Has free speech ever really been free? The growth spurt of ‘safe spaces’, the label of ‘hate speech’, and the push back against speech-induced violence have created a reactionary surge in America to protect our 1st amendment rights. While the goal of safeguarding open dialogue serves the cause of Christ, and the advance of his kingdom, we cannot neatly tuck gospel proselytizing under the umbrella of free speech.
Few, if any people, would advocate completely open and free speech with no consequences. For example, we do not allow people to yell out ‘fire’ in a public space. We have rules against libel and false witness. People who issue threats against others’ lives or property face punishment. Christian schools do not allow professors or clubs to promote LGBT agendas. Turns out we have quite a few rules governing how people speak. Speech never has been, nor should it ever be, one hundred percent “free.”
If we bear this in mind, it becomes easier to understand those who argue against, and wish to ban ‘hate speech’, which they define as attacking a person based on things like gender, ethnicity, sexual preference, etc. In their eyes, such bans simply serve as a logical, 21st century extension of protecting a human being against direct threats to his person.
This begs two questions: what constitutes a direct threat against someone’s person? And more foundationally, what is ‘free speech’?
In a robustly relativistic culture, in one sense, every statement, every sentence anyone utters ‘threatens’ the hearer’s existing belief paradigm. If all truth is up for grabs and individually defined, then your flat, close-minded assertion that, for example, ‘a rabbit is a mammal’, could theoretically ‘threaten’ me, if my unwavering belief that rabbits are sui generis (in a class to themselves) is close enough to the core of my being. Functionally, we can all be grateful that politically correct boundaries have not swollen to such absurd territory. However, we must not naively believe that because words are not actions, they cannot pose a threat. Nor should we be surprised when media, universities, and the world at large reveal that they have an established, if fluid, set of doctrines, or accepted beliefs, which they will vigorously defend from antithetical truth claims. This is nothing new.
In Jeremiah’s age, his message, though true, and immensely practical, that God would give Jerusalem over to the Chaldeans, was not received too well. The leaders saw that if people believed Jeremiah’s words, it would have direct consequences on their actions and their motivation to defend the city. So they chucked Jeremiah in a pit. (Jer 38) This was a man speaking unpopular words of God’s judgment on a sinful people. The response of the leaders, though compounding their guilt, was by no means irrational. We cannot pretend that words do not have power. God promises that His Word will always have an impact, and will not come back void. (Is 55:11)

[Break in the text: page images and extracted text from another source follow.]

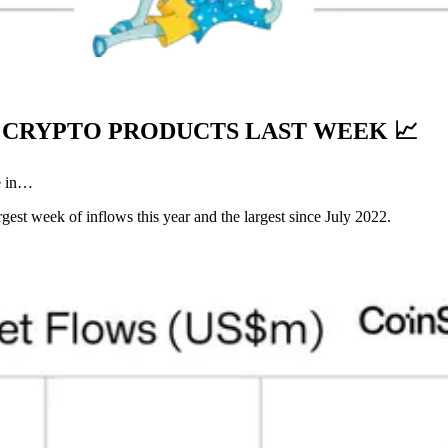
TO CRYPTO PRODUCTS LAST WEEK
📈
e in…
argest week of inflows this year and the largest since July 2022.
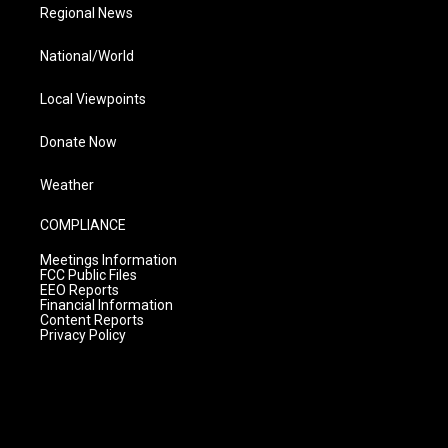
Regional News
National/World
Local Viewpoints
Donate Now
Weather
COMPLIANCE
Meetings Information
FCC Public Files
EEO Reports
Financial Information
Content Reports
Privacy Policy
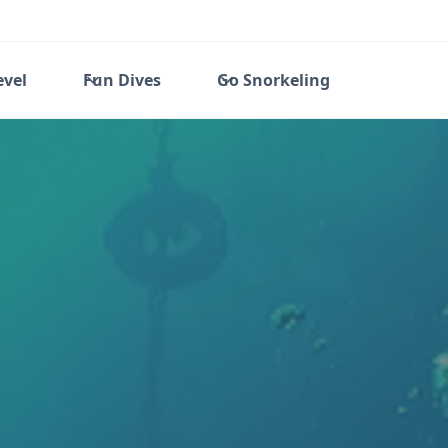
evel
Fun Dives
Go Snorkeling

This brings up the second question, which is what does ‘free speech’ mean? If free speech entails the ability to live free from hypocrisy, free from speaking out of both sides of our mouth in order to stay alive, free to seek for truth, free to express minority opinions and desires, then this is a noble and good cause. If, however ‘free speech’ means equal validation of every truth claim, or even a commitment to promote a level playing field for every voice to receive an equal hearing, then we are expecting a scenario not only humanly impossible and chaotic, but also immoral. Christian leaders of businesses or institutions are doing a great disservice and harm to those they influence if they so much as indirectly imply the possibility for many truths to coexist in parity. All ‘truth’ is not created equal.
However, the gospel does not triumph through coercion. The gospel triumphs because it is the truth, and the truth sets people free. Christians need not clench up in fear and raise the drawbridge when we see false worldviews approaching with their dangerous conclusions in tow. We can, by the open statement of the truth, commend ourselves to everyone’s conscience in the sight of God. (2 Cor 4:2) Christians should embrace debate and healthy controversy because we trust the inherent superior attractiveness of the genuine light of Scripture, and the saints whose actions reflect a product of the Holy Spirit’s work. The Christian message loves and promotes an arena of free speech, because Scripture will announce itself like a lion let out of his cage. The gospel contends for hearts and minds, not primarily through shutting down falsehoods, but through shining a spotlight on its own glory, its coherence, its demonstrable power in changing and transforming lives.